Nvidia’s dominance in AI compute is not threatened by Broadcom’s XPU business in the near term, and the reason is timing and scope. Custom silicon development takes 3-4 years from design inception to volume production; the workload must be stable and large enough to justify the design investment; and the chip must be maintained and iterated in partnership with a single customer who accepts the risk of the design not performing as expected. These conditions apply to a small number of hyperscalers with the largest and most stable AI workloads. For the 99 percent of AI compute buyers who are not at Google or Meta scale — enterprises, cloud customers, AI startups, research teams — Nvidia’s general-purpose GPUs with their mature software ecosystem (CUDA, cuDNN, TensorRT) remain the only viable option.
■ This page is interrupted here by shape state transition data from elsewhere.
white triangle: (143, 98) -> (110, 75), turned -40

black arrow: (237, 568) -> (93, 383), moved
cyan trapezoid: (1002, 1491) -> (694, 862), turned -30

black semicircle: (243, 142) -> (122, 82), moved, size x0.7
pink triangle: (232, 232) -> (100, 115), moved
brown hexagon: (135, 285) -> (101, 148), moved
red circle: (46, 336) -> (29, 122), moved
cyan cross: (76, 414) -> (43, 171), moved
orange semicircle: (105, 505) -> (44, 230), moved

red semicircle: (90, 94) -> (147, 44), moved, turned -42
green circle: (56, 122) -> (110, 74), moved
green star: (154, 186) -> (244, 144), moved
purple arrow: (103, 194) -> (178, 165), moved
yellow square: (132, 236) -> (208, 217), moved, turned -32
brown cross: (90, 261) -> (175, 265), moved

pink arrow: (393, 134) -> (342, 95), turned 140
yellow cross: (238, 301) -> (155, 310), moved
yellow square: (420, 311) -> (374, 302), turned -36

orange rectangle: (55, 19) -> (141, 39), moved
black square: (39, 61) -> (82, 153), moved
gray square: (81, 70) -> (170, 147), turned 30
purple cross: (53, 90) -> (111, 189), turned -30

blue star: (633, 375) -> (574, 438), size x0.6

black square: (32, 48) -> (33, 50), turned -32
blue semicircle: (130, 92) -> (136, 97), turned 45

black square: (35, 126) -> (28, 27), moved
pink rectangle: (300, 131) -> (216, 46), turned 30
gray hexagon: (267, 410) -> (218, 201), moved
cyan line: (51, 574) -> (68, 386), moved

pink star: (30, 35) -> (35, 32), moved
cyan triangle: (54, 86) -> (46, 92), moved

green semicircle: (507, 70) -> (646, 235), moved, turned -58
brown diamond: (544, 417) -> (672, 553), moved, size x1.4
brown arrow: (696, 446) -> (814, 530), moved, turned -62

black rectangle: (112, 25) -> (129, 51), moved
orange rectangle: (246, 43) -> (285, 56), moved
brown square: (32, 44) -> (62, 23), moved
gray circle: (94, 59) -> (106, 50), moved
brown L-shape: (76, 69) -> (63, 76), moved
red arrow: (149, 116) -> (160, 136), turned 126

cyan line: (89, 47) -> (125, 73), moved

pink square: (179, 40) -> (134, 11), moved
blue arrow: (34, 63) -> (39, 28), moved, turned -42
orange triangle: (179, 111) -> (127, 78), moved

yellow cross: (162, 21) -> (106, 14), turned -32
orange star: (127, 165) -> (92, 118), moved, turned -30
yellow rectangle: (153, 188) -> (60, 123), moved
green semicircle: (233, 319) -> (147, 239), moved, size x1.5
The long-term dynamic is that custom silicon’s share of total AI compute will grow as more hyperscaler-scale workloads mature and as the design ecosystem improves. Hyperscaler cloud capex is increasingly allocated toward custom silicon as a percentage of total chip spend, and Amazon’s Trainium3 (a Broadcom-adjacent programme) and Microsoft’s Maia 2 represent additional major hyperscalers moving down the same path. Whether Broadcom retains the dominant position in XPU design-and-manufacture or faces competition from other chip design firms as the market grows is the strategic question for the post-2026 period; for now, its three-customer concentration in XPUs and its networking silicon monopoly position give it an AI revenue trajectory that no other semiconductor company outside Nvidia can match.